* TASK BRIEF
Can you reproduce every one of the following lines word for word?

>>>

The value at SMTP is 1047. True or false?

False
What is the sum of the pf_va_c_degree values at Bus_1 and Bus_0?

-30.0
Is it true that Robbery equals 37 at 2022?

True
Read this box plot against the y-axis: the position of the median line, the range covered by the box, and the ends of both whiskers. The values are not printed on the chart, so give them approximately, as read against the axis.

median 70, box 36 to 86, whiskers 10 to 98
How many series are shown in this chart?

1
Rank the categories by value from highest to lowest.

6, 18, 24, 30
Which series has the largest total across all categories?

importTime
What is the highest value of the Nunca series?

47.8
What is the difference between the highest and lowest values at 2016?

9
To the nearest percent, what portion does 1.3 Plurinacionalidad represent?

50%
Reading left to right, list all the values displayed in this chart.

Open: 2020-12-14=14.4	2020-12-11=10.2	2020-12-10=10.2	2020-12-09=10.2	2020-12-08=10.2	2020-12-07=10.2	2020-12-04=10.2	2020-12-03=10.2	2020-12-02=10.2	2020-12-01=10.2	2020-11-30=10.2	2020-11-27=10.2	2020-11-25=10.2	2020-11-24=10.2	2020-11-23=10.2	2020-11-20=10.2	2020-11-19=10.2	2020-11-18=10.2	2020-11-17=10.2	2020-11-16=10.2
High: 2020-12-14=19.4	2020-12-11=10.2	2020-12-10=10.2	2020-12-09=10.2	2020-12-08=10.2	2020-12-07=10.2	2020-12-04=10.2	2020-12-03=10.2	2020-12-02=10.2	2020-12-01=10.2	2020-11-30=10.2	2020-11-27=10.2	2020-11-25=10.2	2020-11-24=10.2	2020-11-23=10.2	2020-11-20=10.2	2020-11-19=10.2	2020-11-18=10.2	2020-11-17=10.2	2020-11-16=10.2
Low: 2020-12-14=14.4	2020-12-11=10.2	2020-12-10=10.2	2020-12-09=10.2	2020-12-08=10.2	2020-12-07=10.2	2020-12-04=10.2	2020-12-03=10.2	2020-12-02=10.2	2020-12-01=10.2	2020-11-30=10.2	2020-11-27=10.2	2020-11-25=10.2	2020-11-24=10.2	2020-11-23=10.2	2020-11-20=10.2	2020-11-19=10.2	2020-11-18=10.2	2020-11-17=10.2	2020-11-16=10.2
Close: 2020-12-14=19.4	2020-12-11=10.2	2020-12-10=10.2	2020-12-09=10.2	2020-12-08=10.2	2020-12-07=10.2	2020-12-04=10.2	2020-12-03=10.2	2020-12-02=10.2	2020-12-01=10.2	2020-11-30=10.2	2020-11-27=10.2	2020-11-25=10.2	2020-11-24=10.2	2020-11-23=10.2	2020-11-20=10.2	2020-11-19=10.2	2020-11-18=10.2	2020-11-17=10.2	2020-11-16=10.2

<<<

* ANSWER SECTION
The value at SMTP is 1047. True or false?

False
What is the sum of the pf_va_c_degree values at Bus_1 and Bus_0?

-30.0
Is it true that Robbery equals 37 at 2022?

True
Read this box plot against the y-axis: the position of the median line, the range covered by the box, and the ends of both whiskers. The values are not printed on the chart, so give them approximately, as read against the axis.

median 70, box 36 to 86, whiskers 10 to 98
How many series are shown in this chart?

1
Rank the categories by value from highest to lowest.

6, 18, 24, 30
Which series has the largest total across all categories?

importTime
What is the highest value of the Nunca series?

47.8
What is the difference between the highest and lowest values at 2016?

9
To the nearest percent, what portion does 1.3 Plurinacionalidad represent?

50%
Reading left to right, list all the values displayed in this chart.

Open: 2020-12-14=14.4	2020-12-11=10.2	2020-12-10=10.2	2020-12-09=10.2	2020-12-08=10.2	2020-12-07=10.2	2020-12-04=10.2	2020-12-03=10.2	2020-12-02=10.2	2020-12-01=10.2	2020-11-30=10.2	2020-11-27=10.2	2020-11-25=10.2	2020-11-24=10.2	2020-11-23=10.2	2020-11-20=10.2	2020-11-19=10.2	2020-11-18=10.2	2020-11-17=10.2	2020-11-16=10.2
High: 2020-12-14=19.4	2020-12-11=10.2	2020-12-10=10.2	2020-12-09=10.2	2020-12-08=10.2	2020-12-07=10.2	2020-12-04=10.2	2020-12-03=10.2	2020-12-02=10.2	2020-12-01=10.2	2020-11-30=10.2	2020-11-27=10.2	2020-11-25=10.2	2020-11-24=10.2	2020-11-23=10.2	2020-11-20=10.2	2020-11-19=10.2	2020-11-18=10.2	2020-11-17=10.2	2020-11-16=10.2
Low: 2020-12-14=14.4	2020-12-11=10.2	2020-12-10=10.2	2020-12-09=10.2	2020-12-08=10.2	2020-12-07=10.2	2020-12-04=10.2	2020-12-03=10.2	2020-12-02=10.2	2020-12-01=10.2	2020-11-30=10.2	2020-11-27=10.2	2020-11-25=10.2	2020-11-24=10.2	2020-11-23=10.2	2020-11-20=10.2	2020-11-19=10.2	2020-11-18=10.2	2020-11-17=10.2	2020-11-16=10.2
Close: 2020-12-14=19.4	2020-12-11=10.2	2020-12-10=10.2	2020-12-09=10.2	2020-12-08=10.2	2020-12-07=10.2	2020-12-04=10.2	2020-12-03=10.2	2020-12-02=10.2	2020-12-01=10.2	2020-11-30=10.2	2020-11-27=10.2	2020-11-25=10.2	2020-11-24=10.2	2020-11-23=10.2	2020-11-20=10.2	2020-11-19=10.2	2020-11-18=10.2	2020-11-17=10.2	2020-11-16=10.2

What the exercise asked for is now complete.